As 2007 rolls in, millions of Americans will have to make what looks like a momentous technical decision - should they upgrade to the latest version of Microsoft Windows, stay put, or even switch to a Mac? Meanwhile, their legislators and election boards will be pondering a far more important decision: Do we want Microsoft Windows - or any operating system - running our elections?

Maryland will be Ground Zero in this debate. We made headlines by committing $106 million to a voting system based on thousands of Diebold touch-screen electronic terminals. They run a stripped down version of Windows, but it wouldn't matter if they ran Linux or Panther or some other system. Computers just shouldn't be responsible for recording and counting our votes without a verifiable backup.

Fortunately, national sentiment is turning in the right direction. And the Maryland General Assembly seems amenable to a change this session.

But having blown the call once, let's make sure the system we buy now is as simple, accurate and secure as we can make it - without breaking the bank.

My nominee: paper ballots read by optical scanners. It's a low-tech solution, but one that voters here and in other states used happily for many years.

True, we'll have to junk most of the equipment we have now. But we'd still be able to use several hundred electronic terminals where they'll do the most good.

Maryland and other states bought into these slick but unverifiable systems after the 2000 presidential election fiasco. Computer security experts and some election activists immediately raised an alarm, but for years, state election officials branded them as kooks and troublemakers.

Years of well-documented problems in California, Ohio, Georgia and other venues have vindicated the critics.

As Sun reporter Melissa Harris noted in Sunday's paper, scientists at the National Institute of Standards and Technology recently concluded that electronic voting without a paper trail or some other validation system outside a machine's software is unacceptable.

Why? It's no different than having election officials take boxes full of paper ballots into a back room where nobody's allowed to watch the count and telling the voters, "Trust us."

Meanwhile, a subcommittee of the U.S. Election Assistance Commission - also formed in the wake of the 2000 election - has endorsed the need for paper trails or other independent verification. It said Maryland's system could be grandfathered - after all Maryland bought the Diebold terminals in good faith and spent a lot of money on them. But I can't see any reason to keep a flawed system.

Assuming we want a paper trail, we have a couple of choices. One is to use touch-screen terminals (perhaps even the ones we have) to generate a paper ballot, or at least a printed record that voters can verify and which serves as an alternative to the electronic count in case of disputes.

This approach has one strength. The vote generator - the gadget the voter puts his hands on - is a touch-screen terminal. As unreliable and unsecure as they may be, voters like them and understand them.

The problem is the pesky printers we'd have to hook up to those terminals. Right now, there aren't many available, and most are untested. Even if they were on the market, why add one potentially unreliable piece of technology to another?

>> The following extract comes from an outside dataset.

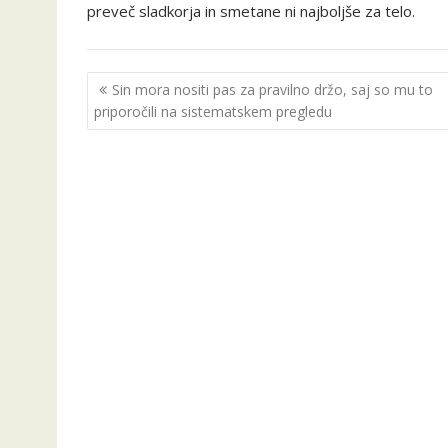
preveč sladkorja in smetane ni najboljše za telo.
Navigacija
Sin mora nositi pas za pravilno držo, saj so mu to
prispevka
priporočili na sistematskem pregledu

In last May's primary election in Cuyahoga County, Ohio, a study showed that 10 percent of the printer-generated paper ballots were "destroyed, blank, illegible, missing, taped together or otherwise compromised."

And what happens with even simpler problems, such as running out of ink or paper?

We had a perfectly good system before, and it's time to return. Scanned paper ballots have been around for decades. The machines that read them are hardly exotic technology - studies show they're more reliable than hand counting (although that's certainly an option if they break down).

Instead of thousands of electronic terminals - each one a potential point of failure - a paper system requires one or two scanners per polling place. If one breaks down, you can store the ballots in a lockbox until a new one arrives.

Voters mark their ballots on cheap, plentiful stackable tables with sides that pop up for privacy. That means no lines.

But election administrators hate the notion of printing and storing paper ballots ahead of time - then getting them to the right polls on election day. Every official I've talked to says this is a logistical nightmare. Thanks to overlapping boundaries for local, state and congressional offices, some jurisdictions require dozens of different ballots.

For scanning - the best way to count them - ballots have to be printed on heavy, expensive paper, with special ink. Then they have to be kept in secure warehouses, and trucked to the polls on election day.

That costs lots of money - and we have to pay it upfront every time we have an election.

My response: So what? This is the cost of democracy.

Ours works because people are willing to put up with losing - as long as they think they're getting an honest and accurate count. Their faith was severely shaken in 2000, and again in 2004.

This year, a sitting Maryland governor advised us to vote by absentee ballot because he didn't trust the system. We were lucky the election wasn't close enough to test it.

One final issue.

The most vocal proponents of the Diebold and other all-electronic systems were advocates for the visually impaired. That's because electronic terminals have audio capability allowing blind voters to plug in earphones and cast ballots in private, without assistance.

Federal law requires systems that accommodate the blind, and their advocates have testified repeatedly on behalf of electronic terminals.

Maryland is in a great position here. We already have plenty of Diebold terminals. One or two can be distributed to every polling place to accommodate the visually impaired.

Is this a perfect system? There's no such thing. In fact, some election scientists say that the best vote-counting systems, manual or electronic, probably err by 2 percentage points.

B

ut we have to try to make it perfect.